_Listed records_

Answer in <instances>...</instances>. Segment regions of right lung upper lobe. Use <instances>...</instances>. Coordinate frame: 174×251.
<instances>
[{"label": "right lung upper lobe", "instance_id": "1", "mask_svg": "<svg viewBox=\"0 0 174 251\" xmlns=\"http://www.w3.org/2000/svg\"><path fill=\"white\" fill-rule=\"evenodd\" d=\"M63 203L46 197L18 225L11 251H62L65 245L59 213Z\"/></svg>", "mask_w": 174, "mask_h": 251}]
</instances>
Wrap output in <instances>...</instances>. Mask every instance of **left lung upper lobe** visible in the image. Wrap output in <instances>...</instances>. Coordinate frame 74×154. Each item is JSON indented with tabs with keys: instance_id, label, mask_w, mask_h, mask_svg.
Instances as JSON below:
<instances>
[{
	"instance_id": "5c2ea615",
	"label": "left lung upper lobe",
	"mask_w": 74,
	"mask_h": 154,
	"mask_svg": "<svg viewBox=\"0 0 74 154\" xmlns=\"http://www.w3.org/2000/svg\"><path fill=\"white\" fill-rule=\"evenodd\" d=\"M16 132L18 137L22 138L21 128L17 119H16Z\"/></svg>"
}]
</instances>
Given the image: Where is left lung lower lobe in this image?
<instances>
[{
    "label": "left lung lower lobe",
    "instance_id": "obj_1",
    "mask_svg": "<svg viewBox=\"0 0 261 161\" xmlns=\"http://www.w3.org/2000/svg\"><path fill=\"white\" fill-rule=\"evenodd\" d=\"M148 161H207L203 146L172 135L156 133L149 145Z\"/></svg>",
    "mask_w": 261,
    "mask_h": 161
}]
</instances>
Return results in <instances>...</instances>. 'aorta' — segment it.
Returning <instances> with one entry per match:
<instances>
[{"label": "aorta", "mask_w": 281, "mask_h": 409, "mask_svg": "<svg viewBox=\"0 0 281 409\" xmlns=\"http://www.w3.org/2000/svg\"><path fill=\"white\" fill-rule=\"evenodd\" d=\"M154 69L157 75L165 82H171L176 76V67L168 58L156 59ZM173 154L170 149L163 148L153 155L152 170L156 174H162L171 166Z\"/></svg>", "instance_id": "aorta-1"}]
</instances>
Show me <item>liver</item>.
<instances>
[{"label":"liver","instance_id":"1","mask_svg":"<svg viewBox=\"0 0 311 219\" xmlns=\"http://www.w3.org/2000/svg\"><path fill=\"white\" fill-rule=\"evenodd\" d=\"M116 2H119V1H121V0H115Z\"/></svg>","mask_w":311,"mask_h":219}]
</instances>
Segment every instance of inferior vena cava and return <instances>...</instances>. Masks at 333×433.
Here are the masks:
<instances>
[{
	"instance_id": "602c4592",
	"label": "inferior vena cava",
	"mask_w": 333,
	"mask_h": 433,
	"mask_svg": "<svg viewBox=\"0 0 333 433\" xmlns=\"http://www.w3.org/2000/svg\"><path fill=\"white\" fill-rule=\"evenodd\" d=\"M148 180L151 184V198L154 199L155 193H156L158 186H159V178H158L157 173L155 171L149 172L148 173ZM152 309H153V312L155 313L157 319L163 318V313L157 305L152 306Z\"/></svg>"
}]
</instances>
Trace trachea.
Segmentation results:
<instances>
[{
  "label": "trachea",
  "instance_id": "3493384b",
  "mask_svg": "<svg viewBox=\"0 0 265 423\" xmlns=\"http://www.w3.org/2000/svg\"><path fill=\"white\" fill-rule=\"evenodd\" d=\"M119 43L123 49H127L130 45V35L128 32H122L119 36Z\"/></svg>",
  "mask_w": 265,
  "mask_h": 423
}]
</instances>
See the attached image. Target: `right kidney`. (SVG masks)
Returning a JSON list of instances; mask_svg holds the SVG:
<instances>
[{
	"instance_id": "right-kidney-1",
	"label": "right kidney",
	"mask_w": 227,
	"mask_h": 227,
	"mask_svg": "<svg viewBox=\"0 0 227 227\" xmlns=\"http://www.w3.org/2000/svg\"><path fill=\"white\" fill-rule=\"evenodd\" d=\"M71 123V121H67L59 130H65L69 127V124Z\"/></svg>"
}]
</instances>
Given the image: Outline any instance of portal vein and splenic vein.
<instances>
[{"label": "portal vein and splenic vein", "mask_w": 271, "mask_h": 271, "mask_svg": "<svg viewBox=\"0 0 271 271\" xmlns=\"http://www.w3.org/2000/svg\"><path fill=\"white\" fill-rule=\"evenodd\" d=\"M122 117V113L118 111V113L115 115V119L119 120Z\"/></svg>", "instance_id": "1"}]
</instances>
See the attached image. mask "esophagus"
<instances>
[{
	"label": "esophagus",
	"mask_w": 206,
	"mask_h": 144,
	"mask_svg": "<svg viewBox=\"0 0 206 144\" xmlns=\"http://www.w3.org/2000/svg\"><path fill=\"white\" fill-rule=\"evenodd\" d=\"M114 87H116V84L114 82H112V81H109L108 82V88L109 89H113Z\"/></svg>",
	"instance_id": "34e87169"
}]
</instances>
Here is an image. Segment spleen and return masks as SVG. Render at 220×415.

_Task directions_
Render the listing above as a Markdown table with the columns Row and Line, one row per nonblank line, numbered in order.

_Solution for this exercise_
| Row | Line |
|---|---|
| 1 | Answer in <instances>...</instances>. Segment regions of right lung upper lobe. Use <instances>...</instances>. Coordinate frame: 174×251. |
| 2 | <instances> |
| 3 | [{"label": "right lung upper lobe", "instance_id": "1", "mask_svg": "<svg viewBox=\"0 0 174 251\" xmlns=\"http://www.w3.org/2000/svg\"><path fill=\"white\" fill-rule=\"evenodd\" d=\"M63 203L46 197L18 225L11 251H62L65 245L59 213Z\"/></svg>", "mask_w": 174, "mask_h": 251}] |
| 4 | </instances> |
| 5 | Wrap output in <instances>...</instances>. Mask every instance of **left lung upper lobe** visible in the image. Wrap output in <instances>...</instances>. Coordinate frame 74×154. Each item is JSON indented with tabs with keys: instance_id, label, mask_w, mask_h, mask_svg. |
| 6 | Instances as JSON below: |
| 7 | <instances> |
| 8 | [{ |
| 9 | 	"instance_id": "5c2ea615", |
| 10 | 	"label": "left lung upper lobe", |
| 11 | 	"mask_w": 74, |
| 12 | 	"mask_h": 154, |
| 13 | 	"mask_svg": "<svg viewBox=\"0 0 74 154\" xmlns=\"http://www.w3.org/2000/svg\"><path fill=\"white\" fill-rule=\"evenodd\" d=\"M16 132L18 137L22 138L21 128L17 119H16Z\"/></svg>" |
| 14 | }] |
| 15 | </instances> |
| 16 | Given the image: Where is left lung lower lobe in this image? |
| 17 | <instances> |
| 18 | [{ |
| 19 |     "label": "left lung lower lobe", |
| 20 |     "instance_id": "obj_1", |
| 21 |     "mask_svg": "<svg viewBox=\"0 0 261 161\" xmlns=\"http://www.w3.org/2000/svg\"><path fill=\"white\" fill-rule=\"evenodd\" d=\"M148 161H207L203 146L172 135L156 133L149 145Z\"/></svg>", |
| 22 |     "mask_w": 261, |
| 23 |     "mask_h": 161 |
| 24 | }] |
| 25 | </instances> |
| 26 | Return results in <instances>...</instances>. 'aorta' — segment it. |
| 27 | Returning <instances> with one entry per match: |
| 28 | <instances> |
| 29 | [{"label": "aorta", "mask_w": 281, "mask_h": 409, "mask_svg": "<svg viewBox=\"0 0 281 409\" xmlns=\"http://www.w3.org/2000/svg\"><path fill=\"white\" fill-rule=\"evenodd\" d=\"M154 69L157 75L165 82H171L176 76V67L168 58L156 59ZM173 154L170 149L163 148L153 155L152 170L156 174H162L171 166Z\"/></svg>", "instance_id": "aorta-1"}] |
| 30 | </instances> |
| 31 | Show me <item>liver</item>. |
| 32 | <instances> |
| 33 | [{"label":"liver","instance_id":"1","mask_svg":"<svg viewBox=\"0 0 311 219\" xmlns=\"http://www.w3.org/2000/svg\"><path fill=\"white\" fill-rule=\"evenodd\" d=\"M116 2H119V1H121V0H115Z\"/></svg>","mask_w":311,"mask_h":219}] |
| 34 | </instances> |
| 35 | Segment every instance of inferior vena cava and return <instances>...</instances>. Masks at 333×433. |
| 36 | Here are the masks: |
| 37 | <instances> |
| 38 | [{ |
| 39 | 	"instance_id": "602c4592", |
| 40 | 	"label": "inferior vena cava", |
| 41 | 	"mask_w": 333, |
| 42 | 	"mask_h": 433, |
| 43 | 	"mask_svg": "<svg viewBox=\"0 0 333 433\" xmlns=\"http://www.w3.org/2000/svg\"><path fill=\"white\" fill-rule=\"evenodd\" d=\"M148 180L151 184V198L154 199L155 193H156L158 186H159V178H158L157 173L155 171L149 172L148 173ZM152 309H153V312L155 313L157 319L163 318V313L157 305L152 306Z\"/></svg>" |
| 44 | }] |
| 45 | </instances> |
| 46 | Trace trachea. |
| 47 | Segmentation results: |
| 48 | <instances> |
| 49 | [{ |
| 50 |   "label": "trachea", |
| 51 |   "instance_id": "3493384b", |
| 52 |   "mask_svg": "<svg viewBox=\"0 0 265 423\" xmlns=\"http://www.w3.org/2000/svg\"><path fill=\"white\" fill-rule=\"evenodd\" d=\"M119 43L123 49H127L130 45V35L128 32H122L119 36Z\"/></svg>", |
| 53 |   "mask_w": 265, |
| 54 |   "mask_h": 423 |
| 55 | }] |
| 56 | </instances> |
| 57 | See the attached image. Target: `right kidney`. (SVG masks) |
| 58 | Returning a JSON list of instances; mask_svg holds the SVG: |
| 59 | <instances> |
| 60 | [{ |
| 61 | 	"instance_id": "right-kidney-1", |
| 62 | 	"label": "right kidney", |
| 63 | 	"mask_w": 227, |
| 64 | 	"mask_h": 227, |
| 65 | 	"mask_svg": "<svg viewBox=\"0 0 227 227\" xmlns=\"http://www.w3.org/2000/svg\"><path fill=\"white\" fill-rule=\"evenodd\" d=\"M71 123V121H67L59 130H65L69 127V124Z\"/></svg>" |
| 66 | }] |
| 67 | </instances> |
| 68 | Given the image: Outline any instance of portal vein and splenic vein. |
| 69 | <instances> |
| 70 | [{"label": "portal vein and splenic vein", "mask_w": 271, "mask_h": 271, "mask_svg": "<svg viewBox=\"0 0 271 271\" xmlns=\"http://www.w3.org/2000/svg\"><path fill=\"white\" fill-rule=\"evenodd\" d=\"M122 117V113L118 111V113L115 115V119L119 120Z\"/></svg>", "instance_id": "1"}] |
| 71 | </instances> |
| 72 | See the attached image. mask "esophagus" |
| 73 | <instances> |
| 74 | [{ |
| 75 | 	"label": "esophagus", |
| 76 | 	"mask_w": 206, |
| 77 | 	"mask_h": 144, |
| 78 | 	"mask_svg": "<svg viewBox=\"0 0 206 144\" xmlns=\"http://www.w3.org/2000/svg\"><path fill=\"white\" fill-rule=\"evenodd\" d=\"M114 87H116V84L114 82H112V81H109L108 82V88L109 89H113Z\"/></svg>", |
| 79 | 	"instance_id": "34e87169" |
| 80 | }] |
| 81 | </instances> |
| 82 | Here is an image. Segment spleen and return masks as SVG. Render at 220×415. |